▶ Material shown

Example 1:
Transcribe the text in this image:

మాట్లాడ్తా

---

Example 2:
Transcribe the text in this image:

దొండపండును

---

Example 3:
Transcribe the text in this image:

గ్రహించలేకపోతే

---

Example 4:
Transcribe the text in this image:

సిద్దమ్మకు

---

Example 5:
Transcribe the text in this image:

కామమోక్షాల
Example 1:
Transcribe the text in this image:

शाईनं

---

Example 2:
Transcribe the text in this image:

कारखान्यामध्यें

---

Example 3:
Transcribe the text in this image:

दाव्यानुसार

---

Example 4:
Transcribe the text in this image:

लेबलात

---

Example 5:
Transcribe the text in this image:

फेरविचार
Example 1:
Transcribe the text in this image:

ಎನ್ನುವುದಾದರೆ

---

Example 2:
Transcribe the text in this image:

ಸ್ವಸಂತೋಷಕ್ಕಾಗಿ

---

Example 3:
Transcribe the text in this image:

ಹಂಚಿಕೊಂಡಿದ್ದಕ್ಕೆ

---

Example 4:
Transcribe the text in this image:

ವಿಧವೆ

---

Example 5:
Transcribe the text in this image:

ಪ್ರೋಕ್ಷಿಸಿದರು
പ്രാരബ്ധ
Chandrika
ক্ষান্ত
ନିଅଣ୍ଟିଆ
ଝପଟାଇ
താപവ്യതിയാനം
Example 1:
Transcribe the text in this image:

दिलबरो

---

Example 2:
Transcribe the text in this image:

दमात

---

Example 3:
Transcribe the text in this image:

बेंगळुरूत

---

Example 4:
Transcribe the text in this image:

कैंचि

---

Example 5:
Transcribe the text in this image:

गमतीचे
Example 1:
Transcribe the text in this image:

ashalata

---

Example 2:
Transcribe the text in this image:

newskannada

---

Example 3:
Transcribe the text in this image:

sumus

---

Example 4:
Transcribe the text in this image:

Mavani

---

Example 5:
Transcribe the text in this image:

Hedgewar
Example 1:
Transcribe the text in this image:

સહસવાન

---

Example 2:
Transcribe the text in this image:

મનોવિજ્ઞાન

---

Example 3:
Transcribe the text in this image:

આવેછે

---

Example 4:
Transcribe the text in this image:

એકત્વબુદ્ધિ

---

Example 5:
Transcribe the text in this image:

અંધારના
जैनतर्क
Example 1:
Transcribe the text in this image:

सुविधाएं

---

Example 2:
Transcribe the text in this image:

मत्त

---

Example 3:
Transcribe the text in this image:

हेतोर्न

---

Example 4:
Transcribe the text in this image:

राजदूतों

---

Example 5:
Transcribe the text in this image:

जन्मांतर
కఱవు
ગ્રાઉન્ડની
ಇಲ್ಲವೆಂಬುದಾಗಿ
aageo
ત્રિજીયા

▶ Work required
Set out the records again, exactly as they appear above.

▶ Response
Example 1:
Transcribe the text in this image:

మాట్లాడ్తా

---

Example 2:
Transcribe the text in this image:

దొండపండును

---

Example 3:
Transcribe the text in this image:

గ్రహించలేకపోతే

---

Example 4:
Transcribe the text in this image:

సిద్దమ్మకు

---

Example 5:
Transcribe the text in this image:

కామమోక్షాల
Example 1:
Transcribe the text in this image:

शाईनं

---

Example 2:
Transcribe the text in this image:

कारखान्यामध्यें

---

Example 3:
Transcribe the text in this image:

दाव्यानुसार

---

Example 4:
Transcribe the text in this image:

लेबलात

---

Example 5:
Transcribe the text in this image:

फेरविचार
Example 1:
Transcribe the text in this image:

ಎನ್ನುವುದಾದರೆ

---

Example 2:
Transcribe the text in this image:

ಸ್ವಸಂತೋಷಕ್ಕಾಗಿ

---

Example 3:
Transcribe the text in this image:

ಹಂಚಿಕೊಂಡಿದ್ದಕ್ಕೆ

---

Example 4:
Transcribe the text in this image:

ವಿಧವೆ

---

Example 5:
Transcribe the text in this image:

ಪ್ರೋಕ್ಷಿಸಿದರು
പ്രാരബ്ധ
Chandrika
ক্ষান্ত
ନିଅଣ୍ଟିଆ
ଝପଟାଇ
താപവ്യതിയാനം
Example 1:
Transcribe the text in this image:

दिलबरो

---

Example 2:
Transcribe the text in this image:

दमात

---

Example 3:
Transcribe the text in this image:

बेंगळुरूत

---

Example 4:
Transcribe the text in this image:

कैंचि

---

Example 5:
Transcribe the text in this image:

गमतीचे
Example 1:
Transcribe the text in this image:

ashalata

---

Example 2:
Transcribe the text in this image:

newskannada

---

Example 3:
Transcribe the text in this image:

sumus

---

Example 4:
Transcribe the text in this image:

Mavani

---

Example 5:
Transcribe the text in this image:

Hedgewar
Example 1:
Transcribe the text in this image:

સહસવાન

---

Example 2:
Transcribe the text in this image:

મનોવિજ્ઞાન

---

Example 3:
Transcribe the text in this image:

આવેછે

---

Example 4:
Transcribe the text in this image:

એકત્વબુદ્ધિ

---

Example 5:
Transcribe the text in this image:

અંધારના
जैनतर्क
Example 1:
Transcribe the text in this image:

सुविधाएं

---

Example 2:
Transcribe the text in this image:

मत्त

---

Example 3:
Transcribe the text in this image:

हेतोर्न

---

Example 4:
Transcribe the text in this image:

राजदूतों

---

Example 5:
Transcribe the text in this image:

जन्मांतर
కఱవు
ગ્રાઉન્ડની
ಇಲ್ಲವೆಂಬುದಾಗಿ
aageo
ત્રિજીયા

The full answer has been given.